Tensión interna en el PP y el PSOE

Gonzalo Bareño Canosa
Gonzalo Bareño MADRID / LA VOZ

ESPAÑA

Los aznaristas presionan a Rajoy, y los soberanistas del PSC, a Rubalcaba

21 dic 2012 . Actualizado a las 07:00 h.

Además de crearle problemas en su tarea de Gobierno y en Europa, la consumación del desafío independentista de Artur Mas supondrá para Rajoy la elevación de las tensiones en el PP, que hasta ahora tenía firmemente controlado. No es un secreto que el ala más derechista del partido, la vieja guardia aznarista, lleva tiempo pidiendo a Rajoy más firmeza contra el presidente de Cataluña. Aznar no se ha privado de advertir públicamente a Rajoy que no debería ceder ante lo que llama un «chantaje» por parte de CiU y de que el Gobierno debe aplicar todo el peso de la ley contra Artur Mas.

Hasta ahora, los críticos se han limitado a hacer reflexiones genéricas. Es previsible que ahora arrecie la presión de estos sectores del partido para que el Goberno opte por las soluciones más drásticas ante cualquier paso de la Generalitat hacia el referendo soberanista, sin excluir la intervención de la autonomía. Y Rajoy tendrá cada vez más dificultades para justificar su estrategia de perfil bajo. Esas tensiones se multiplicarán en el PP catalán, en donde los sectores más españolistas, como el encabezado por Aleix Vidal-Quadras, presionarán también a Alicia Sánchez Camacho.

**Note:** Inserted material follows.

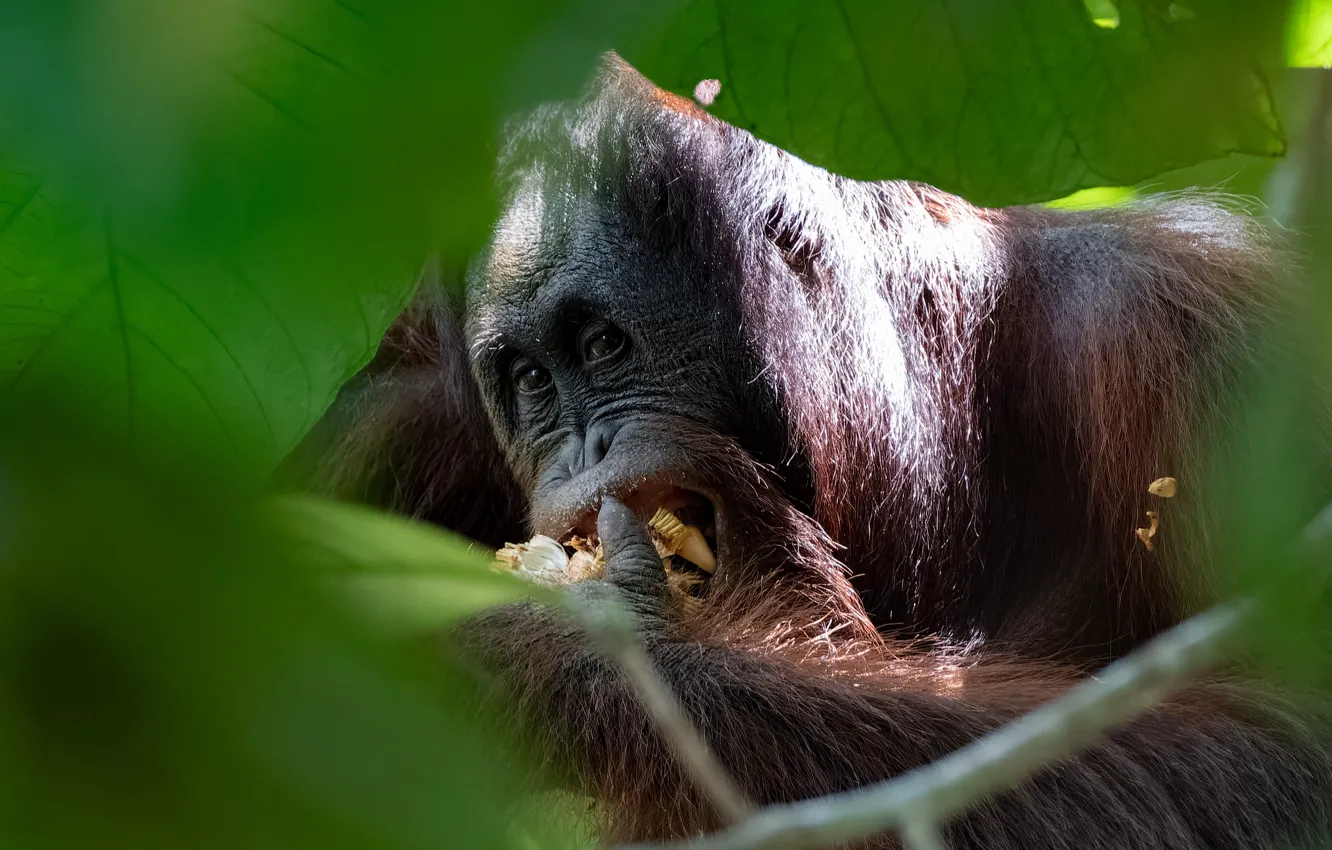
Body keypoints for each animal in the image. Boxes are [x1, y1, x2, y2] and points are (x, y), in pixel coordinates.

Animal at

Pero también en el PSOE se prevén tensiones a cuenta de Cataluña. Rubalcaba ha mantenido hasta ahora un discurso ambiguo que le permitía mantener en Madrid una oposición total a las tesis soberanistas y a la celebración de un referendo en Cataluña, sin desautorizar la apuesta el PSC por una consulta, aunque con amparo legal. A medida que Cataluña dé pasos hacia el referendo, la presión de los dirigentes más soberanistas del PSC puede generar un conflicto que termine con provocar la fractura entre el PSC y el PSOE, e incluso llevar a que el PSOE se presente con su propia marca en Cataluña, algo con lo que se viene especulando desde hace tiempo.

Un Congreso más crispado

La situación va a suponer también una elevación de la tensión en el Congreso. Hasta ahora, en el conflicto con Cataluña, Rajoy se enfrentaba solo a los nacionalistas en el Parlamento. El PSOE ha mantenido una actitud muy prudente a pesar de las presiones a Rubalcaba desde el PSC para que forzara el acoso al presidente del Gobierno. IU tampoco se ha empleado en defender a Mas, representante de un Ejecutivo conservador y cercano al empresariado catalán. Y UPyD coincidía con el PP en negar cualquier posibilidad de que se celebrar un referendo.

Ahora, si el Gobierno se ve obligado a dar pasos como denunciar por la vía penal a Artur Mas o intervenir la Generalitat, no contará previsiblemente con el respaldo del PSOE ni tampoco de IU, cuyo líder, Cayo Lara, ya advirtió ayer de que sería una «barbaridad» recurrir al artículo 155 de la Constitución. Y, en sentido contrario, UPyD tratará de desbordar el discurso del Gobierno. Ayer, Rosa Díez reclamó al Ejecutivo que «proteja la democracia» ante «cualquiera que vulnere las leyes, que no las cumpla y que lo haga en un clima de corrupción política incompatible con cualquier sistema democrático».